Turn the text lines in the data below into a single numbered list, skipping any blank lines. Leave out the picture markers.

## SOURCE INFORMATION

#####

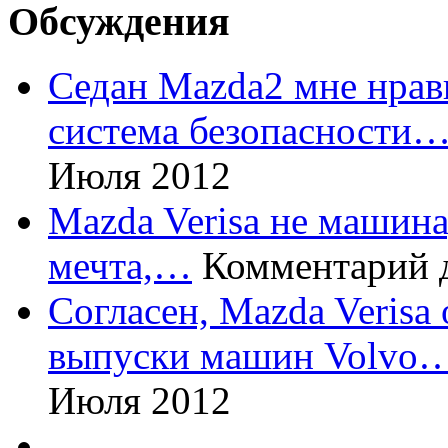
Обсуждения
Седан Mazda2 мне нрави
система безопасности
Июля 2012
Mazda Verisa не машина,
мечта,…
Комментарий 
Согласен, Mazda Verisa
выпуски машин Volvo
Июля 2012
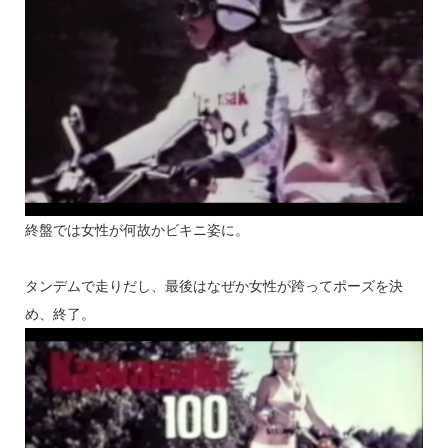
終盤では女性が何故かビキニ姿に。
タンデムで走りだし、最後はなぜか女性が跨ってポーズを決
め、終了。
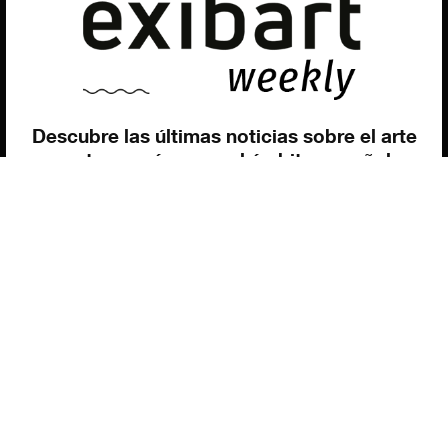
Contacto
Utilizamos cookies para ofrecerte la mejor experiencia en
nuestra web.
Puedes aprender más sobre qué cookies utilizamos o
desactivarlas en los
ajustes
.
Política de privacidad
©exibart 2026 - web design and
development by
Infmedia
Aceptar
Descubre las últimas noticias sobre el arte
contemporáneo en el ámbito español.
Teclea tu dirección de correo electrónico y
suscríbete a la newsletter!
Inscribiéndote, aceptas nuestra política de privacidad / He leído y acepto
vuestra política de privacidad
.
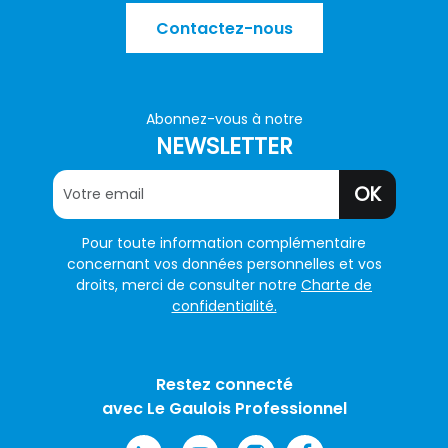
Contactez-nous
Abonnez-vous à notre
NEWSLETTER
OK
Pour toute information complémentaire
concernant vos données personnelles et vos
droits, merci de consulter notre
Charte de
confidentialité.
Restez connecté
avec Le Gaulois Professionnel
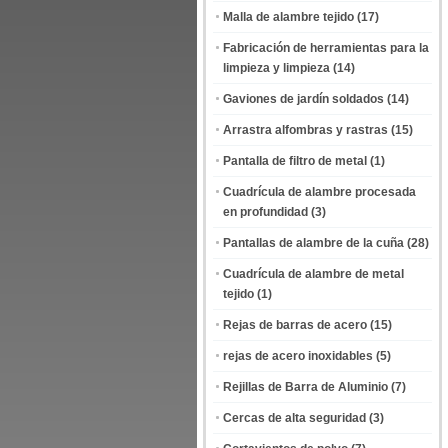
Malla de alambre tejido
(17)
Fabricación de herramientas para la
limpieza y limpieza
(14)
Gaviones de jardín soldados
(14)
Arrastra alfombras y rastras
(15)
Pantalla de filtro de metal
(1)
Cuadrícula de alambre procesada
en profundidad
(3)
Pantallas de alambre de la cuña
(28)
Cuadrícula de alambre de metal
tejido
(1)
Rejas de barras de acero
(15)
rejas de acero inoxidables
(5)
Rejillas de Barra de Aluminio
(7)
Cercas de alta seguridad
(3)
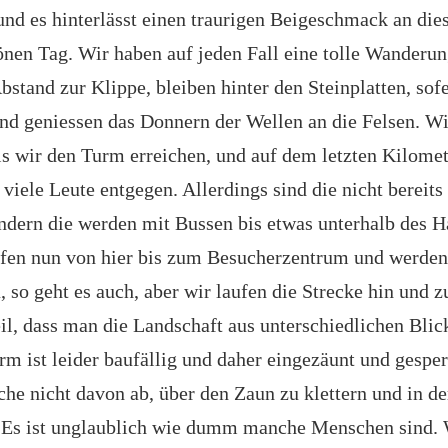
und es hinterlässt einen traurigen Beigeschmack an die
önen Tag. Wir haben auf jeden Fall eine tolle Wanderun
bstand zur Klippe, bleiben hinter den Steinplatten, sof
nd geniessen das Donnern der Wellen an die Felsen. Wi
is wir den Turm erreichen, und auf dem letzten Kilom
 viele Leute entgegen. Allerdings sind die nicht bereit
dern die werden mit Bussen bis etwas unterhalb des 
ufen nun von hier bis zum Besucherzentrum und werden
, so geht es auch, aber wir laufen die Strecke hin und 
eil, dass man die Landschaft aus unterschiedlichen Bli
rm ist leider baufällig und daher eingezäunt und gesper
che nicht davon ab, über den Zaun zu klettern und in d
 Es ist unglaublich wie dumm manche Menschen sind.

#####

## SOLUTION BELOW
1. Обсуждения
2. Седан Mazda2 мне нрави
3. система безопасности
4. Июля 2012
5. Mazda Verisa не машина,
6. мечта,…
7. Комментарий 
8. Согласен, Mazda Verisa
9. выпуски машин Volvo
10. Июля 2012
11. 終盤では女性が何故かビキニ姿に。
12. タンデムで走りだし、最後はなぜか女性が跨ってポーズを決
13. め、終了。
14. Contacto
15. Utilizamos cookies para ofrecerte la mejor experiencia en
16. nuestra web.
17. Puedes aprender más sobre qué cookies utilizamos o
18. desactivarlas en los
19. ajustes
20. .
21. Política de privacidad
22. ©exibart 2026 - web design and
23. development by
24. Infmedia
25. Aceptar
26. Descubre las últimas noticias sobre el arte
27. contemporáneo en el ámbito español.
28. Teclea tu dirección de correo electrónico y
29. suscríbete a la newsletter!
30. Inscribiéndote, aceptas nuestra política de privacidad / He leído y acepto
31. vuestra política de privacidad
32. .
33. Contactez-nous
34. Abonnez-vous à notre
35. NEWSLETTER
36. OK
37. Pour toute information complémentaire
38. concernant vos données personnelles et vos
39. droits, merci de consulter notre
40. Charte de
41. confidentialité.
42. Restez connecté
43. avec Le Gaulois Professionnel
44. Malla de alambre tejido
45. (17)
46. Fabricación de herramientas para la
47. limpieza y limpieza
48. (14)
49. Gaviones de jardín soldados
50. (14)
51. Arrastra alfombras y rastras
52. (15)
53. Pantalla de filtro de metal
54. (1)
55. Cuadrícula de alambre procesada
56. en profundidad
57. (3)
58. Pantallas de alambre de la cuña
59. (28)
60. Cuadrícula de alambre de metal
61. tejido
62. (1)
63. Rejas de barras de acero
64. (15)
65. rejas de acero inoxidables
66. (5)
67. Rejillas de Barra de Aluminio
68. (7)
69. Cercas de alta seguridad
70. (3)
71. und es hinterlässt einen traurigen Beigeschmack an die
72. önen Tag. Wir haben auf jeden Fall eine tolle Wanderun
73. bstand zur Klippe, bleiben hinter den Steinplatten, sof
74. nd geniessen das Donnern der Wellen an die Felsen. Wi
75. is wir den Turm erreichen, und auf dem letzten Kilom
76.  viele Leute entgegen. Allerdings sind die nicht bereit
77. dern die werden mit Bussen bis etwas unterhalb des 
78. ufen nun von hier bis zum Besucherzentrum und werden
79. , so geht es auch, aber wir laufen die Strecke hin und 
80. eil, dass man die Landschaft aus unterschiedlichen Bli
81. rm ist leider baufällig und daher eingezäunt und gesper
82. che nicht davon ab, über den Zaun zu klettern und in d
83.  Es ist unglaublich wie dumm manche Menschen sind.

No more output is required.